__EXCERPT TO READ__
** START **
If you upgraded (or deployed) ESX/ESXi 9.0 in a lab and let the evaluation expire, you can end up in the classic chicken-and-egg situation: your vCenter is a VM, but you can’t power it on because the host is no longer licensed.
With VCF / vSphere Foundation 9.0, licensing moved away from the old 25-character keys and into license files(normally handled through VCF Operations), which is great… until you don’t have VCF Ops up yet. (VMware Blogs)
This post is about the standalone-host path: apply a private license file directly on the ESX host using esxcli. (VCF Business Services)
The Big Disclaimer
STOP. READ THIS FIRST.
This is not a “reset the trial” guide. To do this the right way, you need:
- A valid subscription/entitlement
- Access to the VCF Business Services licensing portal (Broadcom)
- And in many cases, approval to use private license files (this workflow is specifically documented for customers approved for private license files). (VCF Business Services)
If you don’t have entitlements, this won’t help — and it shouldn’t.
What changed in 9.0 (quick context)
In VCF / VVF 9.0:
- License keys are no longer used; licensing is based on subscription license files. (VCF Business Services)
- A VCF Operations instance is the normal way to manage licenses centrally — but for standalone hosts / restricted environments, private license file workflows exist. (VCF Business Services)
- License files are different for ESX hosts vs VCF Operations. Pick the wrong type and the import/assignment will fail. (VCF Business Services)
What you need
- SSH access to the ESX 9 host (or local DCUI + ESXCLI access)
- A machine with
opensslto generate an RSA keypair - A way to copy files to ESX (scp/WinSCP/etc.)
Step 1 — Generate an RSA key pair
Generate a 4096-bit RSA private/public keypair:
Estimated reading time: 4 minutes
openssl genpkey -algorithm RSA -out private_key.pem -pkeyopt rsa_keygen_bits:4096
openssl rsa -pubout -in private_key.pem -out public_key.pem
Optional: keep a combined file for tracking:
cat private_key.pem public_key.pem > keypair.pem
A couple important notes:
- The max version you select in the license workflow matters (it caps the highest version you can use with the license until you regenerate a license file). (VCF Business Services)
- Keep the public key safe. Broadcom does not save the public key you paste into the wizard, and you’ll need it if you want to generate updated license files later. (VCF Business Services)
Step 2 — Create a private license file for an ESX host (in the portal)
In the VCF Business Services console:
- Go to License Management → VCF Operations Registrations
- Click Create Private License File
- Give it a display name
- Select the target type: ESX host (not VCF Operations) (VCF Business Services)
** END **
__WHAT TO WORK ON__
Summarize the post on licensing a standalone ESX 9.0 host in two sentences.

__DATA SECTION__
** START **
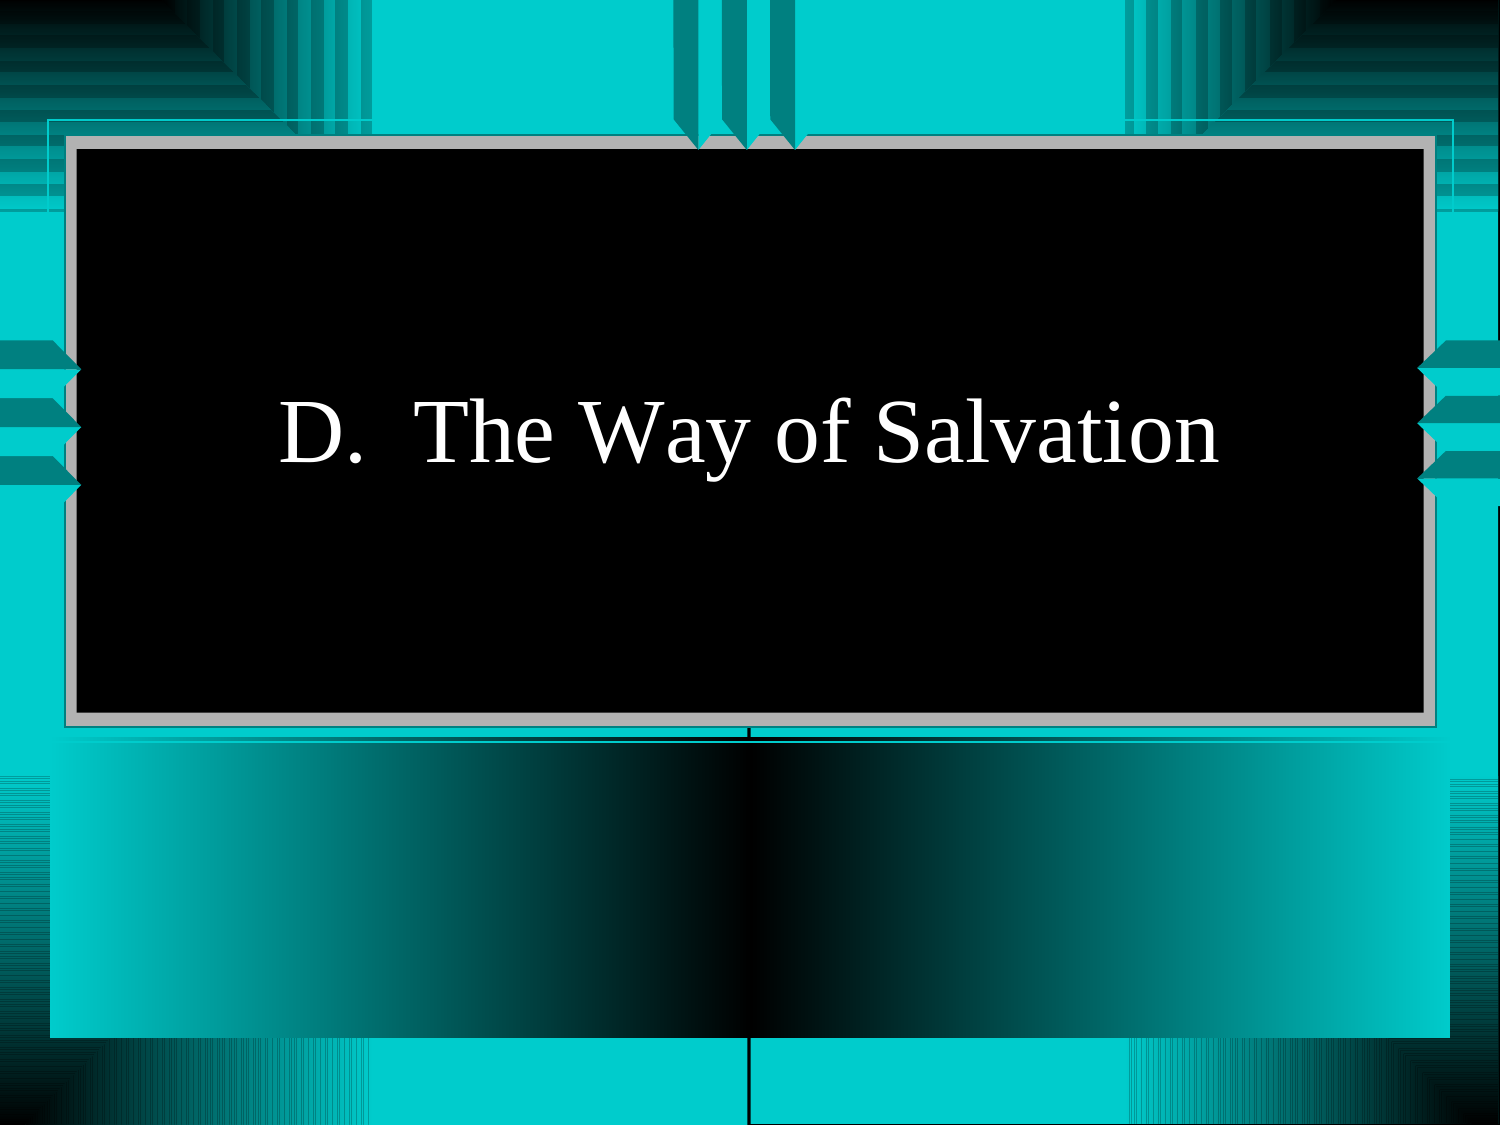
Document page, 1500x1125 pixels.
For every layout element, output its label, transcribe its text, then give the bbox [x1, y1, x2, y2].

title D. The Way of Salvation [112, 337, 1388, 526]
** END **
__SOLUTION BELOW__
When an ESX/ESXi 9.0 evaluation expires in a lab, the unlicensed host can block powering on a vCenter VM, and 9.0 has replaced the old 25-character keys with license files that are normally handled through VCF Operations. The post explains how to apply a private license file directly on the host with esxcli, which requires a valid subscription or entitlement, access to the VCF Business Services licensing portal and often approval for private license files, and it begins by generating a 4096-bit RSA key pair and then creating a private license file for an ESX host in the portal.